Медынский и не заметил, как очутился за ужином в курзале в обществе Глафиры и ее кавалеров.

Вчера он почти весь день просидел один у себя в номере, покинув в парке слишком разговорчивого Петю Шустрово. Только побывал у рекомендованного ему доктора, который нашел, что именно Кисловодск вполне восстановит его силы: «принимайте Нарзановые ванны и живите в свое удовольствие. Здесь у нас великолепно».

Медынский был утомлен с дороги и рано лег. Сегодня начал лечение, совершил прогулку на Серые Камни, любовался Эльборусом. Но вечером показалось в гостинице скучно и одиноко, из соседнего курзала доносились густые звуки хорошего струнного оркестра. Решил пойти, послушать музыку.

Как сладко дышится по вечерам в этом чарующем своей горной свежестью Кисловодске, какой живительный воздух пьется здесь полной грудью! Празднично и нарядно выглядит ярко освещенный курзал, его гладко утоптанная просторная площадка и столики на террасе, и эта обычная кисловодская толпа, всегда разряженная, шумная, беззаботно гульбищная.

— Медынский! Саша! — раздался голос все того же неизменного Пети Шустрово.

А вот и Бер, — улыбается, приветствует.

Через несколько минут он уже сидел за столом, и Глафира Филипповна с любезной улыбкой гостеприимной хозяйки наливала ему из миски какой-то очень холодный, розоватый крюшон.

Тут был и Разлапин, вполне солидный и приличный на вид, с умным лицом немного мужицкого склада и с полнозвучным, увесистым русским говором, был и нефтепромышленник Карабашев, еще совсем молодой, длинноносый и пучеглазый, безукоризненно одетый, с дорогими перстнями на руках.

Говорили о скачках, о бегах и о лошадях Разлапина и Карабашева.

— Переплатили вы, Аршак Осипович… Семьдесят пять тысяч за эту двухлетку! Переплатили.

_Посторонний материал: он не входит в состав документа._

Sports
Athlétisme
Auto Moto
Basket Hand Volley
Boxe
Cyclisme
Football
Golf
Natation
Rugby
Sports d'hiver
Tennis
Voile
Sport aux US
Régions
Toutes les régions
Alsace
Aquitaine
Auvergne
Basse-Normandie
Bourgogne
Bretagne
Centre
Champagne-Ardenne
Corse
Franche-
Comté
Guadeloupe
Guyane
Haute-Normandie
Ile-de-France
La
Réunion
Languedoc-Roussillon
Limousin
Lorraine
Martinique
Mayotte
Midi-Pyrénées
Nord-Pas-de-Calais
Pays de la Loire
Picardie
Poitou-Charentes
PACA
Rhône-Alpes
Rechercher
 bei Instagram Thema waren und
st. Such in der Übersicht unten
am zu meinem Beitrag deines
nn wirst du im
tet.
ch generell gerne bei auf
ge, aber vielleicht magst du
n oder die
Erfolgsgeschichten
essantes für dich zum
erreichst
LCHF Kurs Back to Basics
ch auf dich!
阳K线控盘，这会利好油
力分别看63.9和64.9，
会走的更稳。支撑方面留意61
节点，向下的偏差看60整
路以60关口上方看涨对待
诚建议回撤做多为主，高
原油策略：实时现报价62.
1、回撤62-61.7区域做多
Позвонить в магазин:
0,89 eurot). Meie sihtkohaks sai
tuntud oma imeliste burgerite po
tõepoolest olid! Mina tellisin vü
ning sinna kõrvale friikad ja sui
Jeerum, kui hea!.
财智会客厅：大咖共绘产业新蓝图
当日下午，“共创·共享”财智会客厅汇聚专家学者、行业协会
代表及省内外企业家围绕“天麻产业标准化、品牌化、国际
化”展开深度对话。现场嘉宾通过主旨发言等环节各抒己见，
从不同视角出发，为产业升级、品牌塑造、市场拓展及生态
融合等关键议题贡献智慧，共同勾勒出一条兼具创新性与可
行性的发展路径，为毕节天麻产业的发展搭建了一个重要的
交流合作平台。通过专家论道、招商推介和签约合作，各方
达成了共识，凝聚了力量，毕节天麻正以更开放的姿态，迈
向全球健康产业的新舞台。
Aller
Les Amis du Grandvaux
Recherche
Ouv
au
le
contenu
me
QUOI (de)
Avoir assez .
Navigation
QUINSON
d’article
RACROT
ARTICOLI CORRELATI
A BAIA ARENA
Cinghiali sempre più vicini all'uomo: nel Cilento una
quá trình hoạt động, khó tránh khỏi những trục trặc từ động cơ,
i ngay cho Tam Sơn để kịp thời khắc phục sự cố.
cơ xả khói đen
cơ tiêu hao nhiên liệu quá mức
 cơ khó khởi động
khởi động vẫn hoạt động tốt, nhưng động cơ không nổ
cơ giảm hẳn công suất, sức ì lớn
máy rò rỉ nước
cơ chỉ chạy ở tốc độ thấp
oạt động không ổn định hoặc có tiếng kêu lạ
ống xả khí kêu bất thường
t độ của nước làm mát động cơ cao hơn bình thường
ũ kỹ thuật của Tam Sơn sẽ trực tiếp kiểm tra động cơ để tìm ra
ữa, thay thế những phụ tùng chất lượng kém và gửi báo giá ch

— Я хочу иметь все самое лучшее, — гордо охорашиваясь, ответил Карабашев.

— А что лучше, тоже понимать надо, — невозмутимо отрезал Разлапин: — вы, сударь мой, еще в деле новичок.

На террасе показался известный певец, приехавший всего на несколько гастролей.

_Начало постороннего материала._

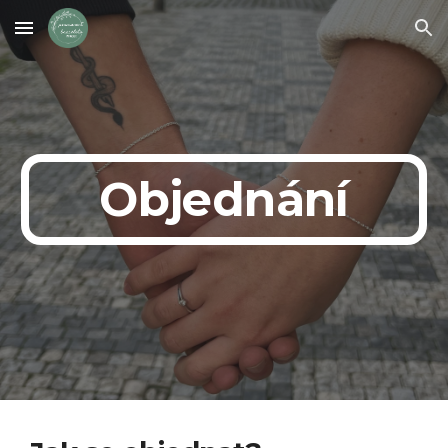
Skip to main content
Skip to navigation
Objednání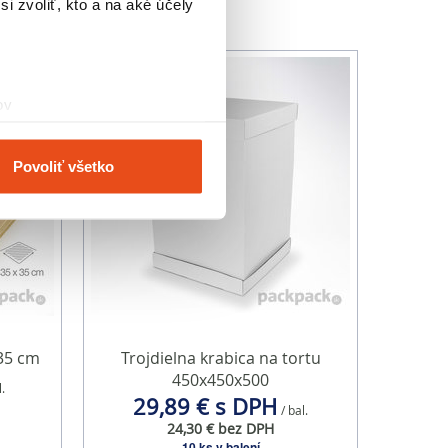
i zvoliť, kto a na aké účely
ov
čky prstov).
veniami
. Súhlas môžete
Povoliť všetko
vnosti používame súbory
om v oblasti sociálnych
mi, ktoré ste im poskytli
35 cm
Trojdielna krabica na tortu
450x450x500
l.
29,89 € s DPH
/ bal.
24,30 € bez DPH
10 ks v balení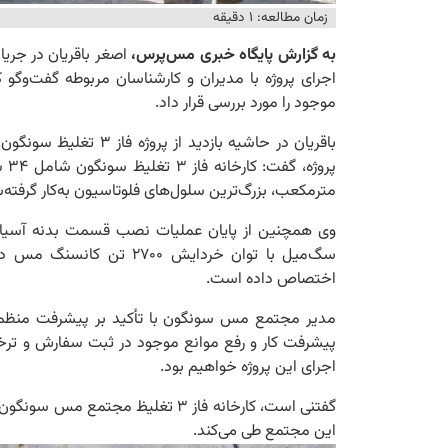
زمان مطالعه: ۱ دقیقه
به گزارش پایگاه خبری مس‌پرس،
اصغر باقریان در جریا
اجرای پروژه با مدیران و کارشناسان مربوطه گفت‌وگو ک
موجود را مورد بررسی قرار داد.
مترمکعب، بزرگ‌ترین سلول‌های فلوتاسیون به‌کار گرفت
سگ‌میل با توان خردایش ۰۰
اختصاص داده است.
پیشرفت کار و رفع موانع موجود در ثبت سفارش و تر
اجرای این پروژه خواهیم بود.
این مجتمع طی می‌کند.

— Вы взяли мне ложу, что я просила? — обратилась Глафира Филипповна к Карабашеву: — взяли. Я очень люблю театр, — сказала она Медынскому, — и вы знаете, у нас в Москве, у меня всегда ложи во все театры, — куда хочу, туда еду. Иногда по картам гадаю, куда ехать.

Она засмеялась.

— У меня вообще много старых привычек осталось. Вот карты люблю раскладывать и, страсть, люблю плясать русскую… Это и Тихон Андреевич, впрочем, тоже любит… А я вас теперь хорошо припоминаю… Князь Медынский, еще бы… Я ведь теперь, знаете, — заговорила она тише, с насмешливым выражением в губах, — в большие люди вышла. А только прежних всех всегда с охотой встречаю и не отказываюсь от себя… Миллионы — это, знаете, дело плевое, — самое главное — сердечные отношения сохранить. A миллионщиков — их много, да и деньги у нас легко наживаются. Надо только притронуться, а там уж пойдет…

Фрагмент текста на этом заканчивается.